(Stored data entries)
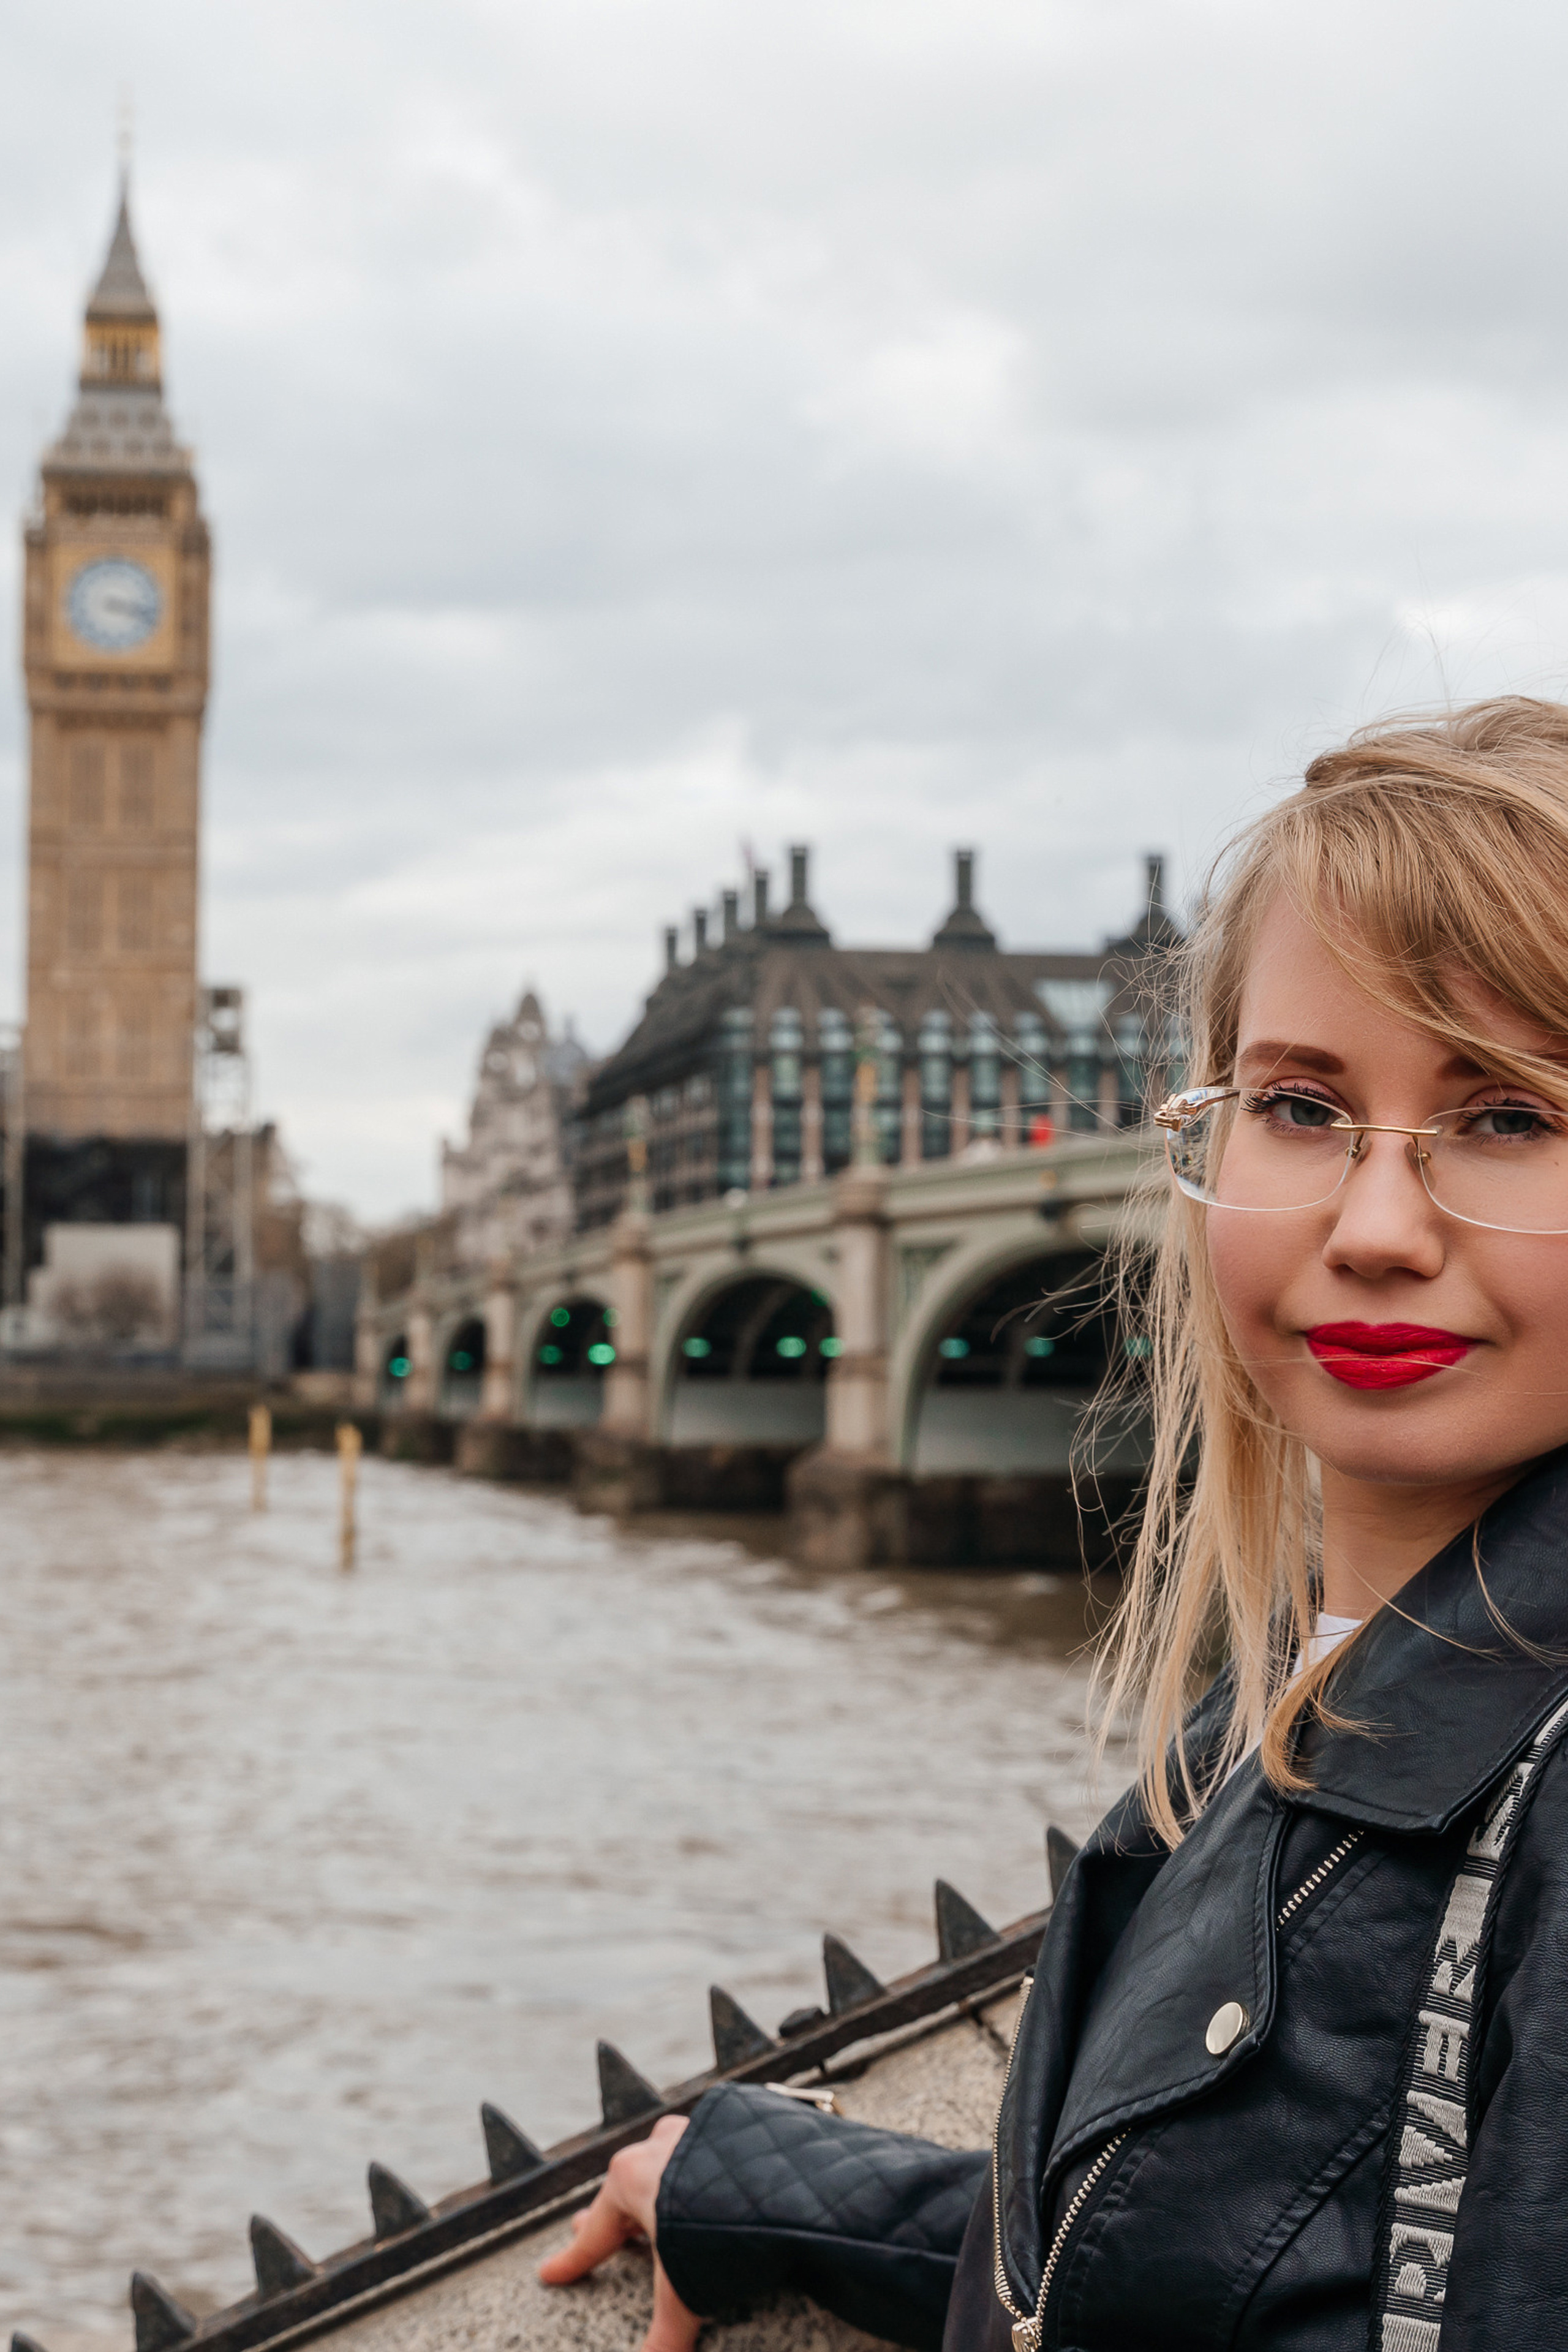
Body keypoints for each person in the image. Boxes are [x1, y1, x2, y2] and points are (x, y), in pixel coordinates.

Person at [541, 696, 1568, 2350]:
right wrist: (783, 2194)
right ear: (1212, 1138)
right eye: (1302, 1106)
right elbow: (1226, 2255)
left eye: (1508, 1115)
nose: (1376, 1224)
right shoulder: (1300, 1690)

--

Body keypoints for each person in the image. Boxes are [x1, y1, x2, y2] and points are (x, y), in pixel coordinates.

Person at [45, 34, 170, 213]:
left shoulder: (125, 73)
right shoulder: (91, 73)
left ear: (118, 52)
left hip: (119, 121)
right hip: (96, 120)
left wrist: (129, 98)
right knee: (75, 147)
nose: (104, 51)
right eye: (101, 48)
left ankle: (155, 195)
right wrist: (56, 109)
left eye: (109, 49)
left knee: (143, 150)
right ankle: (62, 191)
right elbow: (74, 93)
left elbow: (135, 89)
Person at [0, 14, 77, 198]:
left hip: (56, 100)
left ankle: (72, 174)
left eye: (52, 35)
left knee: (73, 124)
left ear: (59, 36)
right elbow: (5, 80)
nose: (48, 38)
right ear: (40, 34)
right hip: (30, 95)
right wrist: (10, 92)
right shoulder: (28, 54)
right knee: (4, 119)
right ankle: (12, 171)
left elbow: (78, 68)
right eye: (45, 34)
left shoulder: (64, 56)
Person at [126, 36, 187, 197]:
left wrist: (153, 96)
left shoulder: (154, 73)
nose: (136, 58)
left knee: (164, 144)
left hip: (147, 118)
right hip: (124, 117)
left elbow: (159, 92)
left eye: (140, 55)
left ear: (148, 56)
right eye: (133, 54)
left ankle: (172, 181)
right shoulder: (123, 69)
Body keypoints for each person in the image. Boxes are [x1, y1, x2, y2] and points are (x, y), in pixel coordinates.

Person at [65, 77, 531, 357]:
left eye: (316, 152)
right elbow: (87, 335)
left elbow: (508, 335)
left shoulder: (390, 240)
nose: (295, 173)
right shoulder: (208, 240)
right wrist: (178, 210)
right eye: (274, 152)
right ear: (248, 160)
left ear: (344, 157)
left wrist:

▶ _What the exercise asks_
Of the lines above, retype only those from the line containing "left knee: (164, 144)" through the line containing "right shoulder: (123, 69)", including both, exactly.

▶ _Result_
left knee: (164, 144)
left hip: (147, 118)
right hip: (124, 117)
left elbow: (159, 92)
left eye: (140, 55)
left ear: (148, 56)
right eye: (133, 54)
left ankle: (172, 181)
right shoulder: (123, 69)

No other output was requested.